Camp Century was built in 1959 to look into the possibility of deploying nuclear weapons from the Arctic during the Cold War. The base was closed in 1967, with the notion that any hazardous material left there would be encased in ice forever. However, new research suggests the base could be exposed to the environment as early as 2090.
It is believed the base may contain biological, chemical and radioactive waste in quantities sufficient to “disrupt nearby ecosystems,” the study warns.
"Two generations ago, people were interring waste in different areas of the world, and now climate change is modifying those sites," said William Colgan, a climate and glacier scientist at York University in Canada and lead author of the study. "It's a new breed of climate change challenge we have to think about."
Camp Century covers 55 hectares, “roughly the size of 100 football fields,” about 200 kilometers from Greenland's coast.
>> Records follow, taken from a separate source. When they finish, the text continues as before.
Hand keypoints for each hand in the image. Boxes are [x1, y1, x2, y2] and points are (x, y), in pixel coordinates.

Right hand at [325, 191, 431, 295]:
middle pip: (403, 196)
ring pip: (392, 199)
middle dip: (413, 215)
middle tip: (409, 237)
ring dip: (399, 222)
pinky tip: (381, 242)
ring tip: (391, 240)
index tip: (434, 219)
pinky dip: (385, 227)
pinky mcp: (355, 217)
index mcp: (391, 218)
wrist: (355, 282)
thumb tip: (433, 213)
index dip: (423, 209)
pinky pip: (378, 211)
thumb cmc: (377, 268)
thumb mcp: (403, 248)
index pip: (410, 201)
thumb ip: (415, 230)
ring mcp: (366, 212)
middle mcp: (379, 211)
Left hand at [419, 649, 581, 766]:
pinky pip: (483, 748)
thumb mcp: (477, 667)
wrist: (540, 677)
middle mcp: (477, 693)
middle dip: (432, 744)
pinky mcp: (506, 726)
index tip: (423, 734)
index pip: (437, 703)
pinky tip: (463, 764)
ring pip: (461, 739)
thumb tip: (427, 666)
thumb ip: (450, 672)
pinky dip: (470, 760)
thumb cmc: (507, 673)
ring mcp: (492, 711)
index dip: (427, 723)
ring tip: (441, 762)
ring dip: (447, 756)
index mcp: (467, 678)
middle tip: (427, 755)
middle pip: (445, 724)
When it was operating as a U.S. base, up to 200 soldiers lived in "the city under the ice,” as the camp was sometimes called.
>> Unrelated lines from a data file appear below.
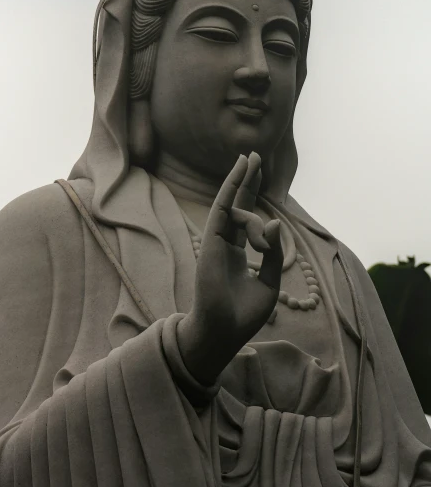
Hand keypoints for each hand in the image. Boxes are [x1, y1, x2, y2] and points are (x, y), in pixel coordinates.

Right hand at [178, 152, 282, 385]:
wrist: (224, 332)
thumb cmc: (244, 314)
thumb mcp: (270, 283)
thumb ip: (273, 253)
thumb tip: (274, 223)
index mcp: (237, 253)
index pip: (245, 217)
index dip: (251, 195)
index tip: (257, 172)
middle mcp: (225, 243)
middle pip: (237, 203)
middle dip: (246, 179)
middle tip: (254, 154)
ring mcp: (216, 241)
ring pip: (235, 207)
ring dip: (247, 193)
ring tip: (257, 188)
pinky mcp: (211, 242)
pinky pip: (222, 209)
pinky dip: (230, 189)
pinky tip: (239, 171)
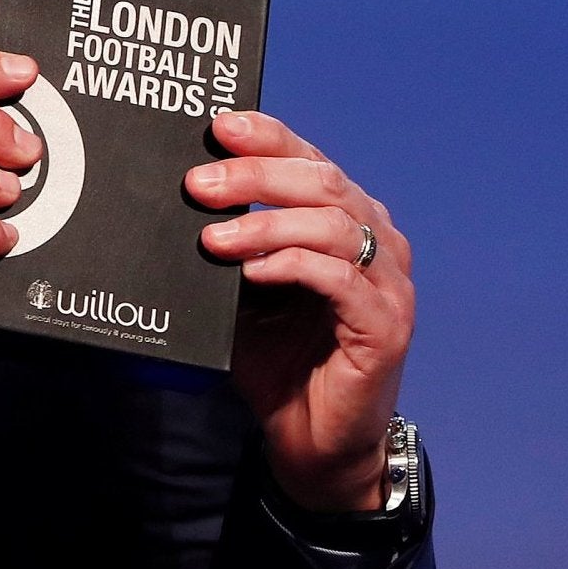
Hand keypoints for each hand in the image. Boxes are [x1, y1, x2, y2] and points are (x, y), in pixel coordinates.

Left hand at [190, 110, 413, 512]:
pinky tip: (252, 271)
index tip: (220, 126)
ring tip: (212, 236)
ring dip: (265, 223)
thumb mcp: (245, 295)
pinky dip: (293, 266)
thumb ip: (230, 248)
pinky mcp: (386, 326)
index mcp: (345, 222)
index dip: (269, 137)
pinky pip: (340, 280)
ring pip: (331, 225)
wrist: (313, 442)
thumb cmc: (281, 362)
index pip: (311, 161)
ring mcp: (387, 284)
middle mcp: (376, 242)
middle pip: (321, 183)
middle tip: (198, 183)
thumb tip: (180, 204)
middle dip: (255, 176)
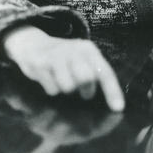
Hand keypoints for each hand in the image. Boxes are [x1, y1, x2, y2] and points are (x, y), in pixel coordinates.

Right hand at [3, 25, 124, 111]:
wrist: (33, 44)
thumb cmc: (64, 58)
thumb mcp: (82, 59)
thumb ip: (94, 75)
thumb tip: (106, 101)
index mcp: (89, 50)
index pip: (104, 72)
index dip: (112, 91)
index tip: (119, 108)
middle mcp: (74, 50)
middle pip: (86, 79)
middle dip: (86, 90)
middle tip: (82, 91)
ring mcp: (56, 55)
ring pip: (68, 87)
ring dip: (66, 89)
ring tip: (62, 81)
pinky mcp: (41, 63)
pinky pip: (52, 89)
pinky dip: (52, 89)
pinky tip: (48, 78)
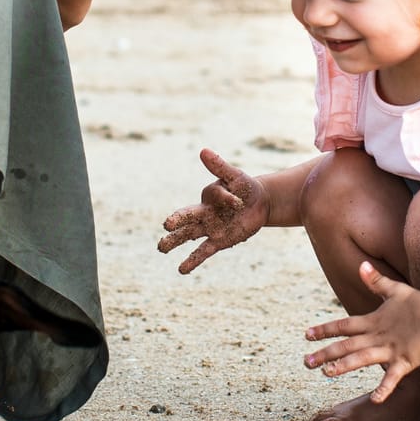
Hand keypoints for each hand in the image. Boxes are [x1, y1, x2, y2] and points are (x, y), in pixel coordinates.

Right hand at [158, 148, 267, 273]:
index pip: (214, 197)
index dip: (227, 199)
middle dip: (178, 221)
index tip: (238, 201)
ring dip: (175, 241)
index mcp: (209, 196)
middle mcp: (205, 213)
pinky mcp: (218, 241)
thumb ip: (219, 166)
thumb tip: (202, 150)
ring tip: (161, 248)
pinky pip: (203, 251)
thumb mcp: (235, 176)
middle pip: (186, 217)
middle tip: (166, 225)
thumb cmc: (245, 187)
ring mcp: (210, 228)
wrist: (258, 204)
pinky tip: (181, 269)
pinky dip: (193, 260)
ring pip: (189, 235)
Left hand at [303, 262, 419, 403]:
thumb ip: (375, 280)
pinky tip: (375, 400)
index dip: (324, 330)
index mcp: (373, 322)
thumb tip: (361, 264)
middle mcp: (377, 336)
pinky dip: (384, 388)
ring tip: (326, 373)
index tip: (306, 335)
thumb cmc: (419, 301)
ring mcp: (390, 349)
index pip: (343, 326)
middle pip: (346, 345)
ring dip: (343, 366)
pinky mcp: (405, 361)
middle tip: (305, 362)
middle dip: (324, 353)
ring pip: (361, 359)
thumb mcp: (394, 289)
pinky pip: (392, 377)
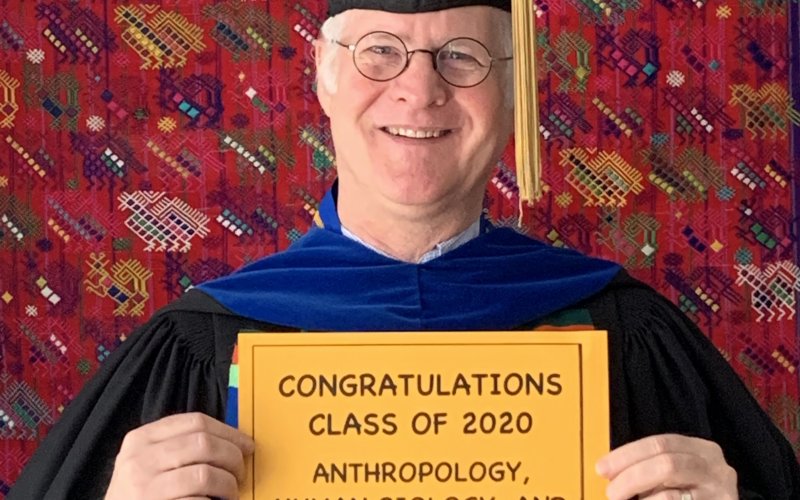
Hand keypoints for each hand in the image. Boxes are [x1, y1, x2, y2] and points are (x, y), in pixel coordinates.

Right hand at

Researchers inventoried the waste at the base, “ran climate model simulations” and consulted old engineering records to determine how deep the waste is buried and how much the ice has moved since the 1960s.
The hazardous substances include 200,000 liters of diesel fuel, 240,000 liters of wastewater, polychlorinated biphenyls, or PCBs, and “unknown volume of low-level radioactive coolant from the nuclear generator.”
All of that could enter the environment as the climate warms and the ice sheet melts, researchers said.
"The question is whether it's going to come out in hundreds of years, in thousands of years, or in tens of thousands of years," said James White, a climate scientist at the University of Colorado in Boulder, who was not a part of the study. "This stuff was going to come out anyway, but what climate change did was press the gas pedal to the floor and say, 'it's going to come out a lot faster than you thought.'"
That could be less than 75 years from now.
"When we looked at the climate simulations, they suggested that rather than perpetual snowfall, the site could transition from having a buildup of snow to having primarily melting conditions as early as 2090," Colgan said. "Once the site transitions from net snowfall to net melt, it's only a matter of time before the wastes melt out; it becomes irreversible."
Any possible cleanup of the site could be tricky as the base belonged to the U.S. and Greenland is Danish territory, though self-governing. International law has clearly spelled out rules regarding preventing potential hazardous waste, but it not clear on who is responsible for cleaning up already discarded waste.
The study was published Thursday today in Geophysical Research Letters, a journal of the American Geophysical Union.